Just three words from the Brewers Association were enough to tank what had been a booming business for a local nonalcoholic beer supplier.
Ben Jordan’s company, ABV Technology, had been in high demand from Minnesota breweries eager to add NA options to their tap lists. More than half of Minnesota’s taprooms had a zero-proof brew to order at the start of this year. But the association’s decree — that without pasteurization, brewers were putting drinkers at risk — reversed that momentum.
“My sales dropped 30 percent,” Jordan said.
While ABV quickly came up with a more affordable pasteurization method for NA kegs and cans right on the pallet that helped sales recover in recent months, Jordan knows there are more challenges to push NA beyond the “tip of the iceberg.”

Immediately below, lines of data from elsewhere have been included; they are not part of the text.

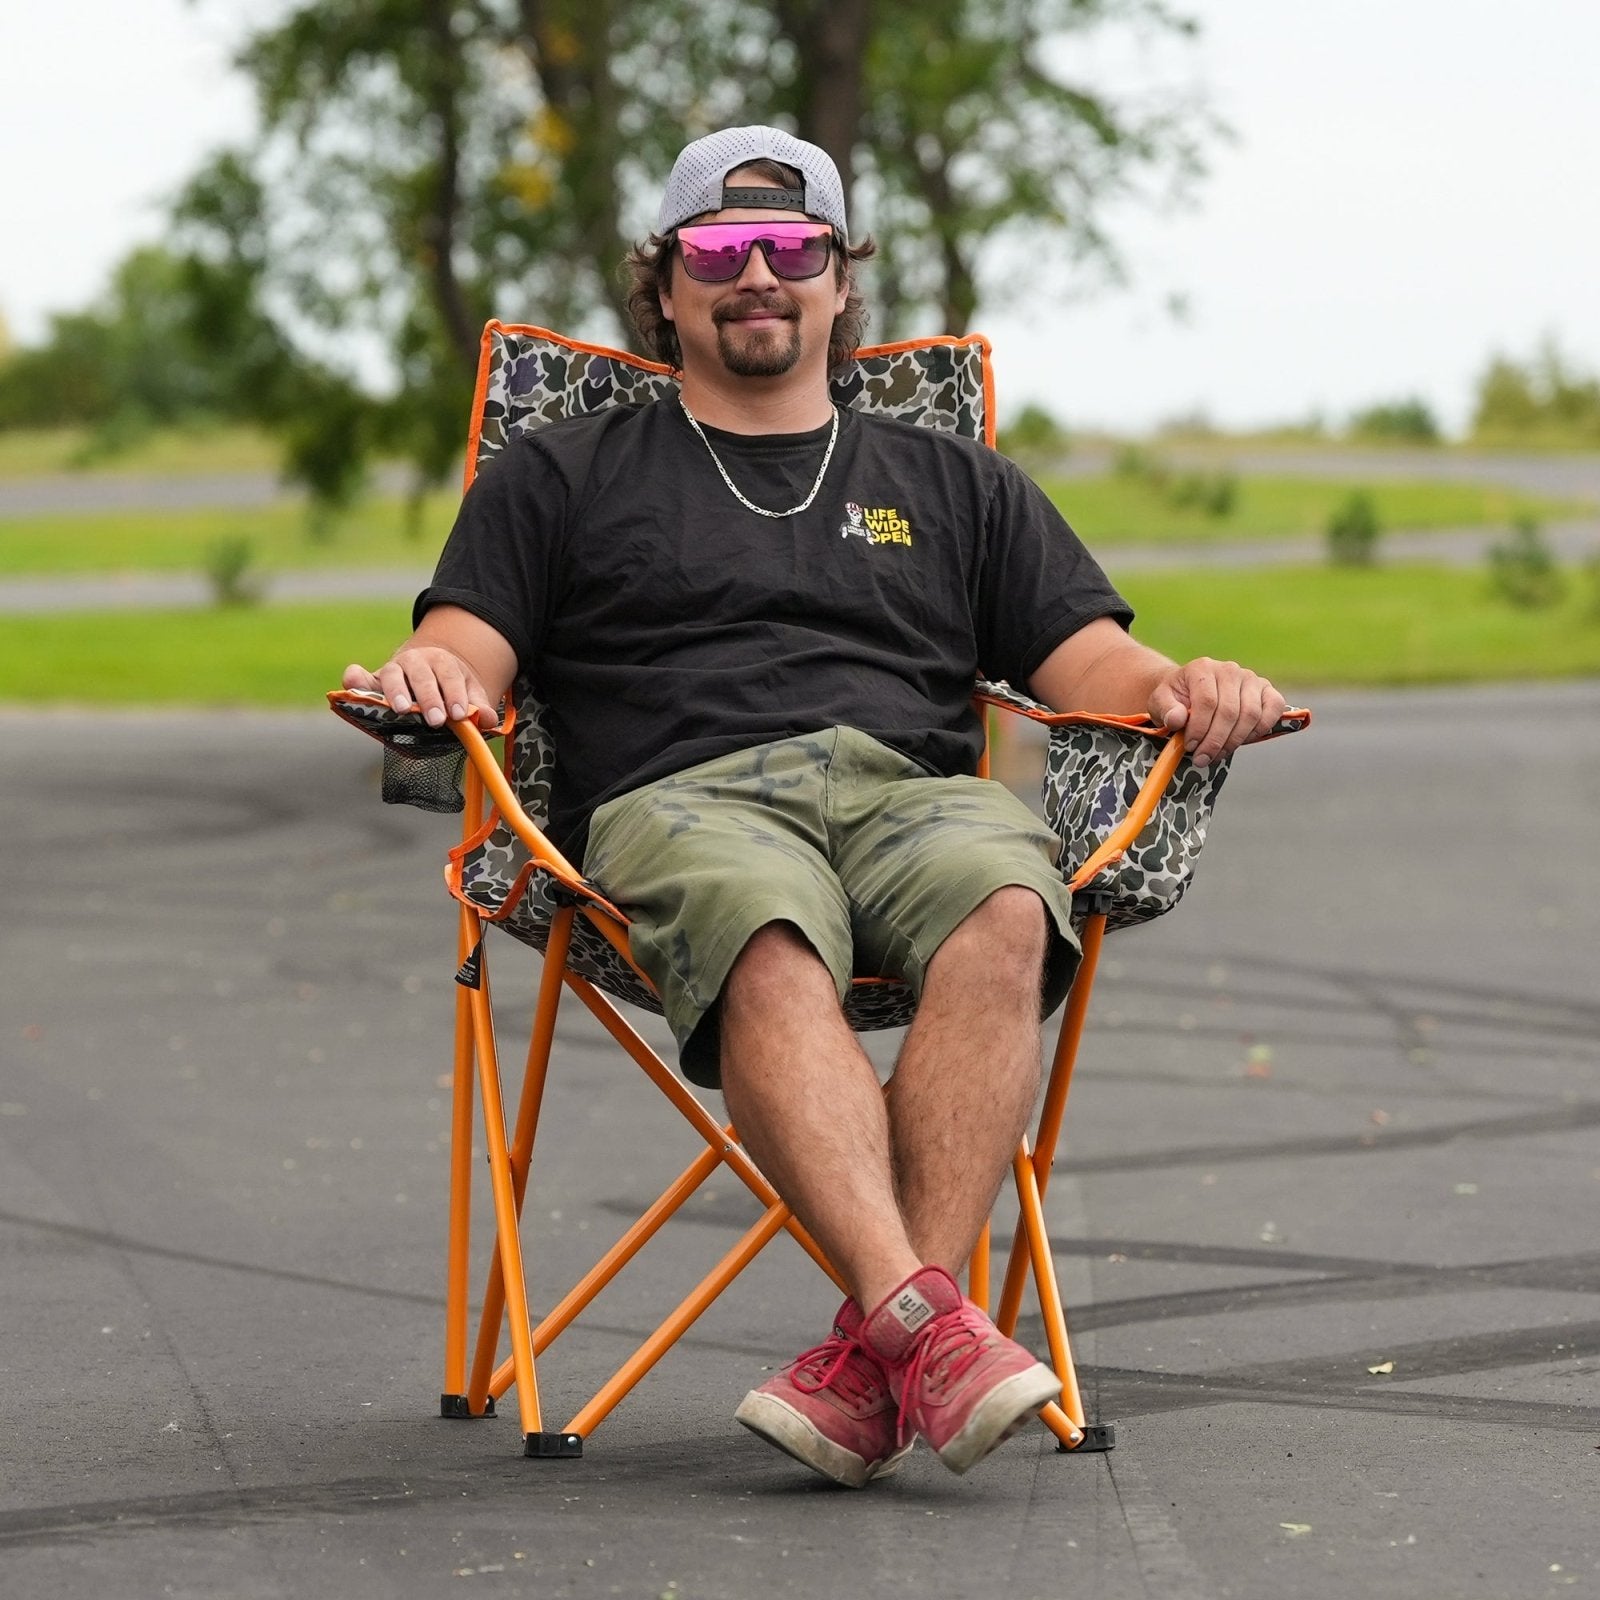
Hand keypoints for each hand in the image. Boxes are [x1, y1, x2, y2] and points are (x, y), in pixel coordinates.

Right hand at [342, 647, 501, 730]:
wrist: (427, 673)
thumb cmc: (450, 689)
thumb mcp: (469, 695)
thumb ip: (479, 707)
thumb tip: (488, 719)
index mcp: (443, 662)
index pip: (451, 677)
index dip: (455, 695)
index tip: (460, 714)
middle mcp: (417, 662)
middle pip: (422, 676)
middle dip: (429, 698)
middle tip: (436, 719)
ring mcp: (393, 669)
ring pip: (393, 674)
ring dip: (396, 691)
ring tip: (402, 709)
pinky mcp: (372, 680)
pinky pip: (361, 677)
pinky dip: (355, 678)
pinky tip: (352, 684)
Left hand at [1147, 658, 1285, 767]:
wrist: (1190, 693)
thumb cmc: (1175, 700)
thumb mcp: (1160, 703)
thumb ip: (1166, 710)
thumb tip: (1177, 720)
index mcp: (1203, 668)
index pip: (1207, 702)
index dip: (1200, 729)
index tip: (1189, 747)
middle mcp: (1229, 669)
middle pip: (1230, 712)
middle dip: (1215, 741)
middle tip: (1202, 758)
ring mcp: (1250, 679)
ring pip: (1251, 715)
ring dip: (1234, 741)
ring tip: (1216, 754)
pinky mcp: (1267, 690)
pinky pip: (1273, 710)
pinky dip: (1259, 731)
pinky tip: (1239, 741)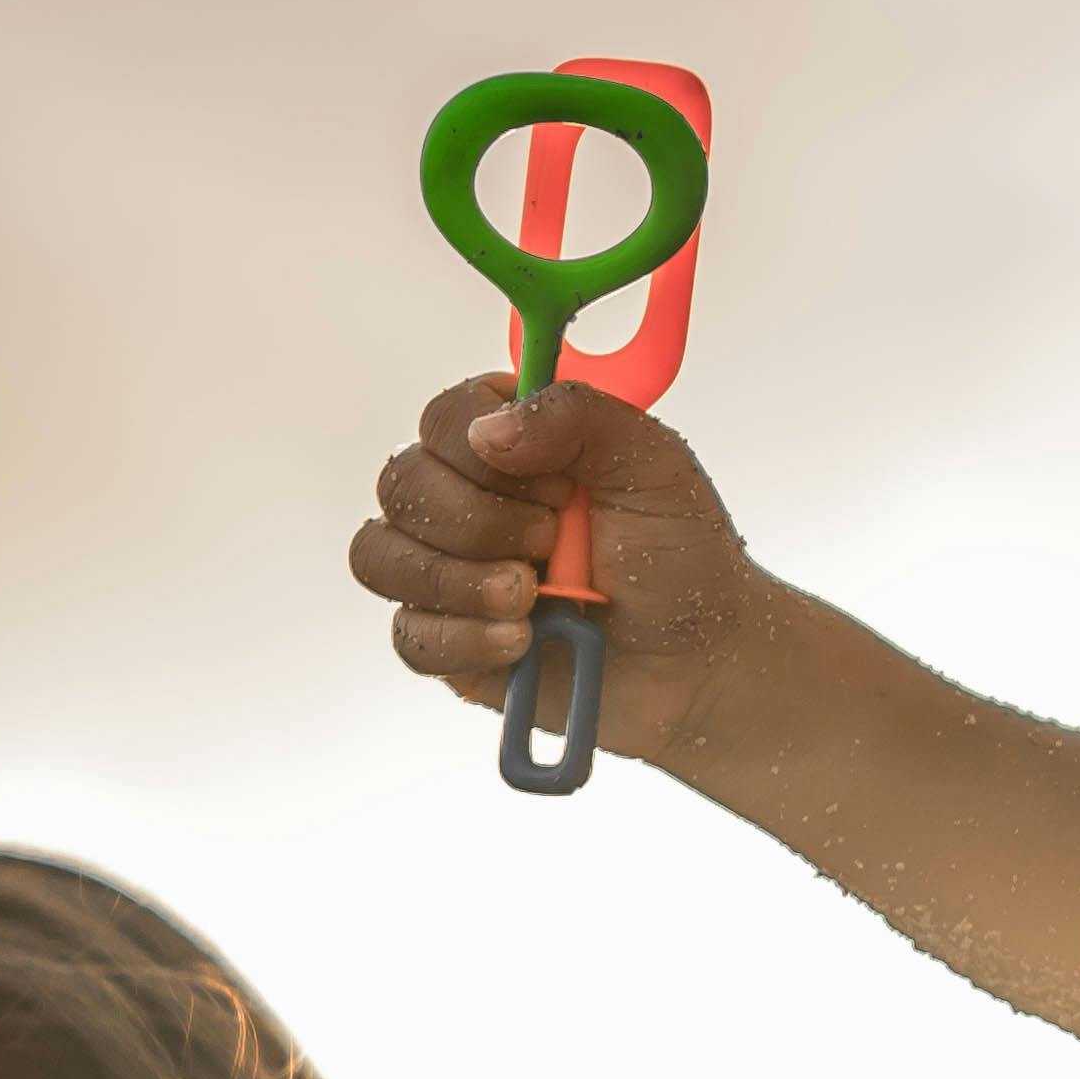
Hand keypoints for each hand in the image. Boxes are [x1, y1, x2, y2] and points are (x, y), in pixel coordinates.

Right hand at [351, 375, 755, 772]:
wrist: (698, 662)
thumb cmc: (680, 557)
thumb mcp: (654, 466)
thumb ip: (579, 417)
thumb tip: (486, 428)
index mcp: (512, 443)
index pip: (444, 417)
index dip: (483, 451)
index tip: (559, 485)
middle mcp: (467, 498)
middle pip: (400, 483)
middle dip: (477, 519)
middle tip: (551, 542)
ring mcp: (450, 571)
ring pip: (380, 556)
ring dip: (457, 578)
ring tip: (531, 597)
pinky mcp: (447, 640)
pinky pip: (407, 634)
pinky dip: (461, 637)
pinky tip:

“We’re talking about the fastest-growing product in a market when breweries need growth,” Jordan said.
As beer consumption declines amid a generational shift in attitudes toward alcohol, Minnesota has become a hub for craft NA beer. Since ABV came online in 2017 and found a way to bring more flavor to a long-derided segment of the beer industry, it’s now expected that local breweries stock something for those not imbibing.
Today, NA options remain a tiny fraction of sales for most Minnesota breweries, but they bring people in the door amid dwindling thirst for regular beer.